What makes a sustainable teacher career path that attracts and retains great teachers? In a new report, the National Network of State Teachers of the Year (NNSTOY) looks at eight school district and charter career advancement initiatives for lessons and challenges, including Charlotte-Mecklenburg’s Project L.I.F.T. and its use of Opportunity Culture models.
The report comes out of a three-year study NNSTOY conducted with Pearson’s Center for Educator Effectiveness, in partnership with the National Education Association and Public Impact and with assistance from the American Federation of Teachers.
NNSTOY aims to identify what makes a career continuum that enhances recruitment, retention, student achievement, and teachers’ satisfaction with their jobs–a continuum that makes it possible to stay in the classroom while taking on leadership roles and receiving sustainable higher pay, all of which matter especially to attracting millenials to education.

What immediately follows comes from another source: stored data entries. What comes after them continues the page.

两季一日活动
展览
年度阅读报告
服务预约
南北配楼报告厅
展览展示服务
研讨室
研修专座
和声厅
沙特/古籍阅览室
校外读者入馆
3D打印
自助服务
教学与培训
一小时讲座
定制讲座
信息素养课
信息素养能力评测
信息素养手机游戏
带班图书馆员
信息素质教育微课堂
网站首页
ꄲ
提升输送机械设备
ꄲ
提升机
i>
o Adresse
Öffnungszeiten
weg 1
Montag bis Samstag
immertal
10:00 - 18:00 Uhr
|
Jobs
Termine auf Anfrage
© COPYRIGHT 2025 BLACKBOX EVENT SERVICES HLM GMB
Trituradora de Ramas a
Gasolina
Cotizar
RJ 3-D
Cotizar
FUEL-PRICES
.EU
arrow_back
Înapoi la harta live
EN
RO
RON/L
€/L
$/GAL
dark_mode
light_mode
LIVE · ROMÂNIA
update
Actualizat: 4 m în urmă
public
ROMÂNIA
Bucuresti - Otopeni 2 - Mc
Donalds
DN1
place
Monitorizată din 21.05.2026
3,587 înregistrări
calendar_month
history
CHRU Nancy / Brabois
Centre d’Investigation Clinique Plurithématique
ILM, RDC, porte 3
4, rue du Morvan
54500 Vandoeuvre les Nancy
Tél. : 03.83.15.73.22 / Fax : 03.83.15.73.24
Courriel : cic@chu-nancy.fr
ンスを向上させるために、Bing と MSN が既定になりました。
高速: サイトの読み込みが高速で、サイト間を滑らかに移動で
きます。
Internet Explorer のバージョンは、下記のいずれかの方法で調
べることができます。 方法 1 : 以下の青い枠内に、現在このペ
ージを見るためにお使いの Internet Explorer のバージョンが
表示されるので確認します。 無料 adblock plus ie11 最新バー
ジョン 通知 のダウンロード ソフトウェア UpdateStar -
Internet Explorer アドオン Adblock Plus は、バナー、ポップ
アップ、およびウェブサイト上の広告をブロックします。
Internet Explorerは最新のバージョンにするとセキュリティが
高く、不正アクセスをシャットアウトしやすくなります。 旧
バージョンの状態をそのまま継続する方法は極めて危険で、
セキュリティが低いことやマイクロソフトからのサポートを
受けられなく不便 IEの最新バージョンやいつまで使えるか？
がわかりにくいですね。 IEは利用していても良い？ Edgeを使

The report highlights the need for collaborative teacher-leader roles; a selection process focused on excellent teaching; set-aside school-day collaboration time; equitable higher pay for teacher-leaders; peer coaching and a transparent system for peer evaluation; job-embedded professional development and PD specific to the needs of teacher-leaders; and opportunities for teachers to participate and be heard in school decision-making.
It looks at what conditions are needed for a district to create and sustain new career paths, highlights benefits and challenges of the initiatives profiled, and offers some general recommendations and considerations for districts considering creating a sustainable teacher career advancement initiative.